The 6 dimensions attributed to string environment coincide exactly with the number of 6 dimensions we found to exist in QV. In consequence, QV can be considered the medium, in which strings are located, so that any Kaluza-Klein universe that surrounds a particular string is connected to QV through a path to the “other side” that is not directly accessible through spacetime at normal conditions.

On the other hand, it is generally known that entangled particles do display so-called “non-locality”. That is the ability of particles like bosons to get synchronized at very large distances and is interpreted as the immediate interchange of information in a time that is zero for spacetime observers (see for ex. [13] for additional explanation).

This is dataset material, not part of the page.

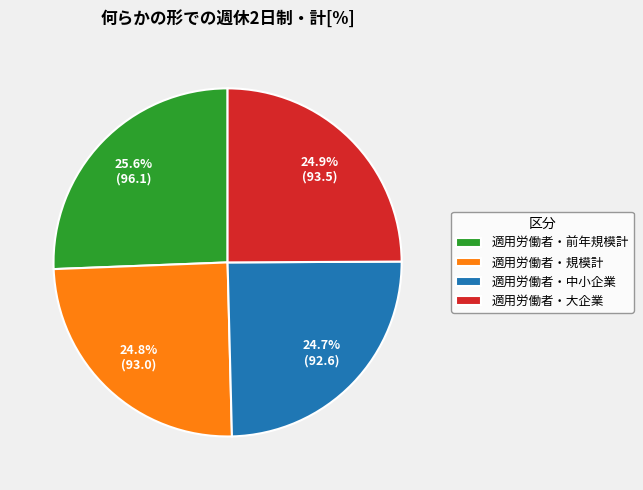

How many segments does this pie chart have?

4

With our model of strings surrounded by 6-dimensional QV, particle non-locality can be easily understood as the ability of elementary particles to interact through QV. As above-mentioned, each particle can be understood as consisting of an outer 4-dimensional shell (spacetime side) and an inner 6-dimensional string (QV side). While the outer shell would be responsible e.g. for conventional photon interchange via spacetime, the inner shell would be responsible for mutual “communication” as known to exist with entangled particles. Since communication in 6-dimensional QV happens in a time frame beyond 4-dimensional spacetime, any QV interaction happens in a time that has no meaning for spacetime observers, i.e., the time needed by two entangled particles to interact results to be zero for us and for all of our spacetime devices.

As the result, our universe can be understood as consisting of two different spaces (spacetime and QV) linked together by elementary particles, so that the outer shell of any particle corresponds to the well known 4-dimensional particle, while the inner side is built up by a string surrounded by a local portion of 6-dimensional QV. Generally speaking, any particle can be considered as being a small window to QV.

In the past, there had been no possibility to fuse these tiny windows in order to create a window, large enough to be used e.g. as a path to the “other side”, but the recent discovering of so-called “Bose-Einstein condensation” (BEC) makes it now possible. In fact, at a temperature of only one-billionth degree Kelvin, atoms turn into matter waves and acquire quantum properties. This means that BEC atoms behave like bosons and that they are able to overlap and to produce one single wave, made out of all the small waves that constitute the corresponding atoms.

By fusing supercold atoms into a matter wave, what we are really doing, is eliminating the outer 4-dimensional shell of elementary particles, thus allowing 6-dimensional QV to emerge and to provide quantum properties to the wave, which are per definition usually confined inside QV. Since at BEC, a large amount of particles fuses into one single wave, all Kaluza-Klein universes of the corresponding strings do fuse too and build a path to QV that could be theoretically enlarged and used technologically.

A logic question that remains is, how it is possible to put two spaces together that have each one a different number of dimensions (4 vs. 6)?